Ao longo de 50 anos de carreira, sua discografia é um testemunho de sua versatilidade e sucesso. Com três compactos, 21 LPs, 19 CDs e nove DVDs, ela construiu um legado musical admirável. Seus feitos na música e dedicação ao carnaval lhe renderam mais de 20 discos de ouro e sete de platina, além de diversos prêmios, incluindo um Grammy Latino, em 2003, na categoria Melhor Álbum de Samba. Alcione acumula mais de 350 troféus, títulos e honrarias, incluindo o Pensador de Marfim de Angola, A Voz da América Latina pela ONU, Medalhas Pedro Ernesto e Tiradentes, a Medalha do Mérito Timbiras, a Medalha Daniel De La Touche, a Medalha Luiz Gonzaga e o Prêmio de Melhor Cantora Popular da Academia Brasileira de Letras.
Além de sua influência musical, Alcione é lembrada por nomear teatros, viadutos e inspirar sambas-enredo. Deixou sua marca também na TV, participando de novelas e contribuindo para trilhas sonoras. A eterna Marrom continua a encantar, ultrapassando fronteiras e enaltecendo o samba brasileiro: sua presença no Rock in Rio em 2015 e 2019 demonstra sua versatilidade, conquistando públicos diversos com sua presença marcante.
Na vida pessoal, nunca oficialmente casada, Alcione optou por relacionamentos estáveis.

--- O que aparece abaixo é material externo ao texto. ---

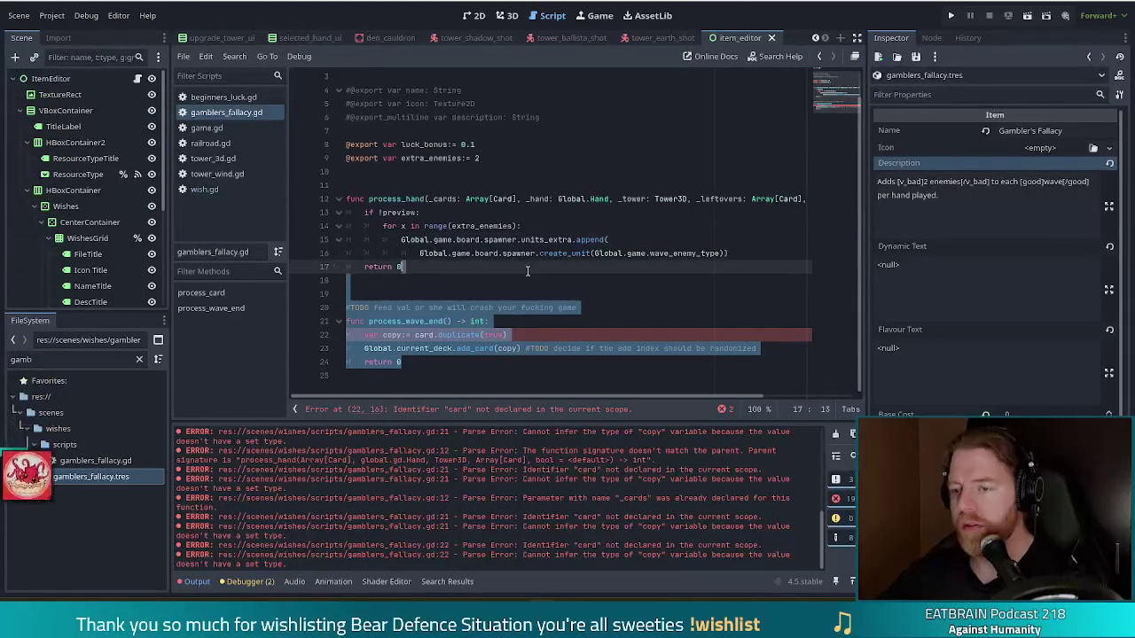
# Delete the selected process_wave_end lines and save gamblers_fallacy.gd
pyautogui.press('Delete')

Em entrevista para a revista Marie Claire, em novembro de 2022, ela falou sobre a impossibilidade de ter filhos, após ser diagnosticada com um mioma – tumor benigno no útero – antes dos 30 anos. Na época, a única opção que recebeu foi a retirada total do útero. “Precisei fazer histerectomia, tirei o útero, tudo. Eu costumava ter um sangramento muito grande durante muito tempo, com muita dor. Ficava assim dez dias durante o período menstrual. Então a solução na época foi remover o útero”.

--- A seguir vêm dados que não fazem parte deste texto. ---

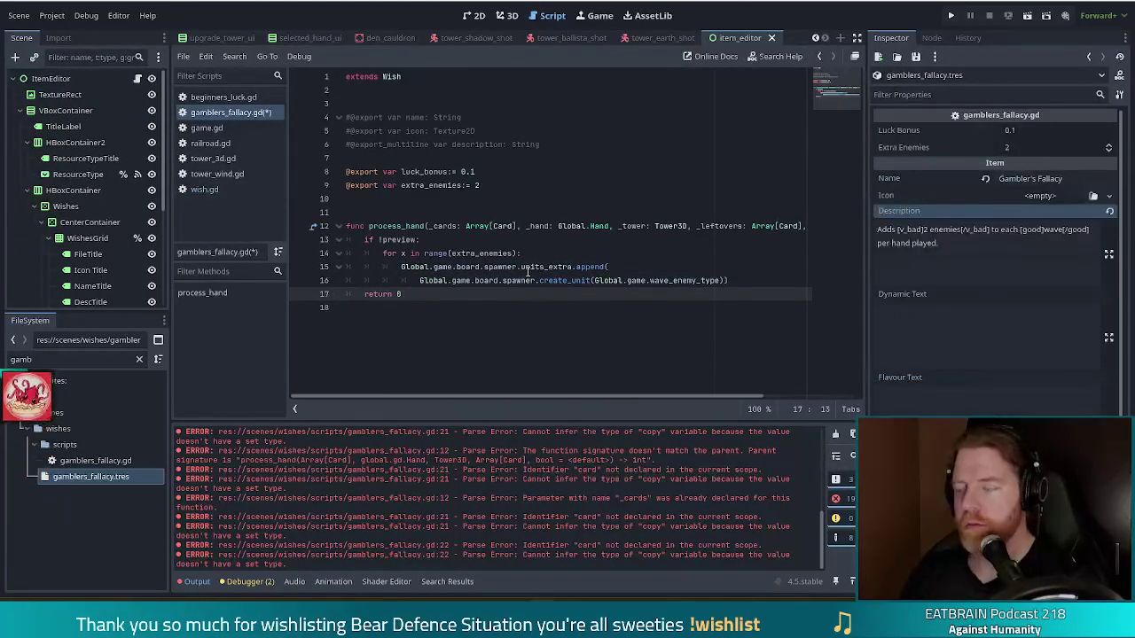
pyautogui.press('ctrl+s')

Embora não tenha filhos, ela disse que adorava os sobrinhos: “Não tive filhos, mas tenho sobrinhos. Meus irmãos foram tendo filhos e aquilo foi me preenchendo. Tem um que sou enlouquecida, o Otto, de 4 anos, neto da minha irmã Maria Helena. Ela reforçou ainda que nunca havia pensado em adoção e que não se sentia frustrada: “Não pensei em adotar até porque já tinha muita criança para dar atenção. E eu viajava muito. Você não pode adotar uma criança e viajar. Adotar para deixar na mão dos outros? Não mesmo. E não tenho frustração por nada, acredita? Tem um ditado que uso muito que é ‘cuidado com aquilo que você quer muito, porque você pode ter’. Por outro lado, quando você não pode ter, é melhor deixar assim. Então, não me sinto frustrada”.

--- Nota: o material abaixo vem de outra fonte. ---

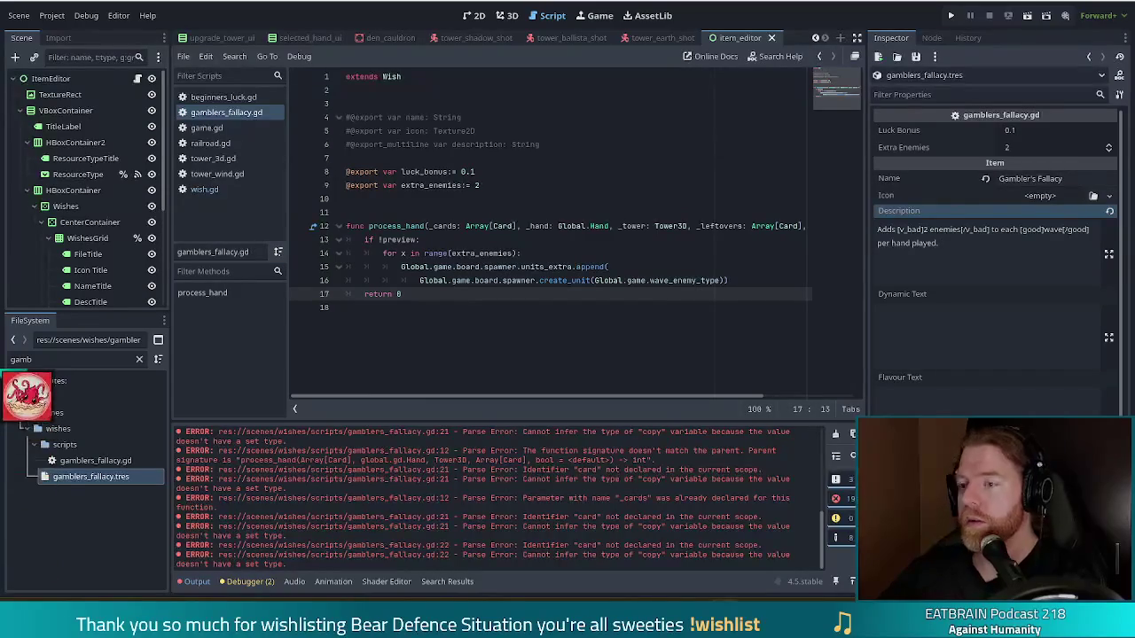
pyautogui.click(518, 253)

Com seu legado e carreira ilustres, Alcione Dias Nazareth continua a ser uma voz que enche nossos corações de orgulho. Em entrevista ao G1, também em 2022, em comemoração às suas cinco décadas de carreira, ela disse que todos os dias expressa sua gratidão por meio da oração, agradecendo a Deus pelo dom inquestionável de cantar, uma habilidade que ela nunca aprendeu em aulas formais. Assim, a “Marrom” continua a brindar o mundo com sua voz inconfundível e sua presença magnética.